Many people have believed that British Petroleum did not respond very effectively to the oil spill in the Gulf of Mexico. The biggest complaint has been that the government and BP gave inaccurate estimates on the severity of the oil spill itself. When most people were thinking it was just going to be a regular oil spill that could be cleaned up easily it turned out to be anything but. BP was blamed for stating that the magnitude of flow from the oil was only one to five thousand barrels of oil per day, but the actual estimate was much more. The actual estimates were over 60,000 barrels of oil per day that were flowing into the ocean. These inaccurate statements started the fire for complaints against BP that ended up spiraling out of control. BP was spending more time trying to put out the fire with the media; that they were unable to concentrate fully on the response to the oil spill.

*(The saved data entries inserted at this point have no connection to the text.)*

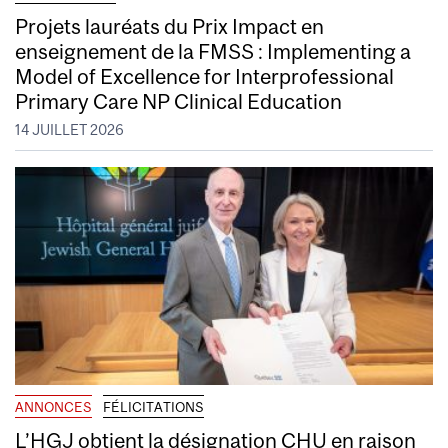
Projets lauréats du Prix Impact en
enseignement de la FMSS : Implementing a
Model of Excellence for Interprofessional
Primary Care NP Clinical Education
14 JUILLET 2026
ANNONCES
FÉLICITATIONS
L’HGJ obtient la désignation CHU en raison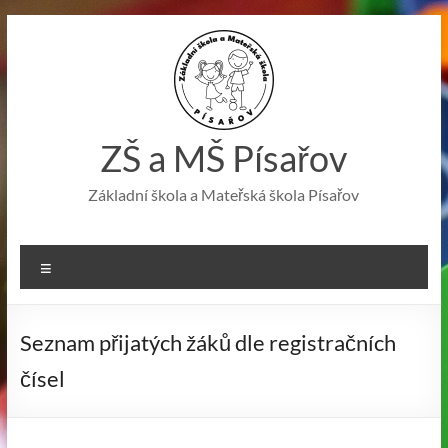
Skip
to
content
ZŠ a MŠ Písařov
Základní škola a Mateřská škola Písařov
Menu
Seznam přijatých žáků dle registračních
čísel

It was not until BP denied media access to the spill zones that they were finally able to concentrate on the spill. BP responded as effectively as they could for such a large spill that covered a vast part of the ocean. The blowout pipe was over one mile down into the ocean, which was too far down for divers to reach, so the BP response team had to use remotely operated vehicles. BP was also criticized for their response methods due to the burning, dispersants, skimming, and clean up of the oil on top of the ocean. The inaccurate estimates on the magnitude of the flow, as well as the inaccurate estimates on the remaining oil is what created the opinion that BP and the government were incompetent to handle a disaster of such magnitude. Other criticisms were not that BP or the government were incompetent, but that they were being evasive and candid while dispersing information to the public.

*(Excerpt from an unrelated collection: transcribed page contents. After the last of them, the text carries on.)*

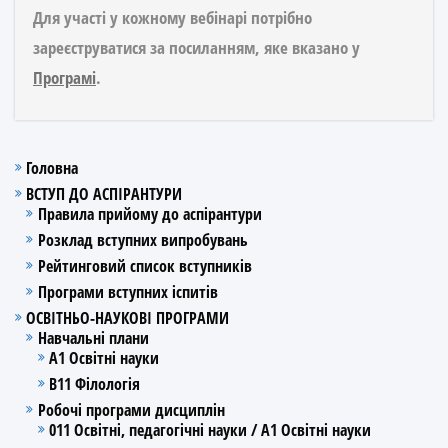
Для участі у кожному вебінарі потрібно
зареєструватися за посиланням, яке вказано у
Програмі
.
Головна
ВСТУП ДО АСПІРАНТУРИ
Правила прийому до аспірантури
Розклад вступних випробувань
Рейтинговий список вступників
Програми вступних іспитів
ОСВІТНЬО-НАУКОВІ ПРОГРАМИ
Навчальні плани
А1 Освітні науки
В11 Філологія
Робочі програми дисциплін
011 Освітні, педагогічні науки / А1 Освітні науки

Both the government and BP have admitted that their estimates were inaccurate in the beginning, but they are adamant that they have always responded effectively to the disaster in the best way that they could. BP had stated that the flow of the oil was too difficult to estimate because of the lack of submerged metering near the origin of the flow, as well as the methane gas near the leakage. The criticism came when BP refused to let scientists perform necessary measurements to give a more accurate estimate. BP stated that it would be irrelevant to any response and also stated that the efforts would end up distracting BP from their own efforts of stemming the rate of flow. These initial mistakes by BP created a chain of events that took on a life of its own. BP was also accused of minimizing the actual magnitude of the leak so that they would not have to pay a hefty fine which would be dependent on the scope of the disaster.

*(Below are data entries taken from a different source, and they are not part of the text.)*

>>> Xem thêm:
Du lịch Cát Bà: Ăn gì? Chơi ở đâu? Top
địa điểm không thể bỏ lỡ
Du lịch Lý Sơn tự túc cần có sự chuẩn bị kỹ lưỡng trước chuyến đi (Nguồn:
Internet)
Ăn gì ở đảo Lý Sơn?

British Petroleum has created a plan that will implement a quicker response for any oils spills in the future. BP has put in over $1 billion into this new plan, and other oil companies, such as Conoco, Chevron, Exxon, and Shell are putting in $1 billion dollars as well. This money will go to forming a fresh business that will react to oil spills that occur in over 9,000 feet offshore and under the water. The new plan will position the necessary equipment needed within a matter of time after a spill happens. The equipment will also be completely functional in the time needed to take care of the spill. This came after the many complaints for BP’s original response to the oil spill. In order to prevent the same thing from happening again this new plan will ensure that all necessary preventative actions are being taken care of. Over all BP has been out over $3 billion dollars from lawsuits and clean up endeavors.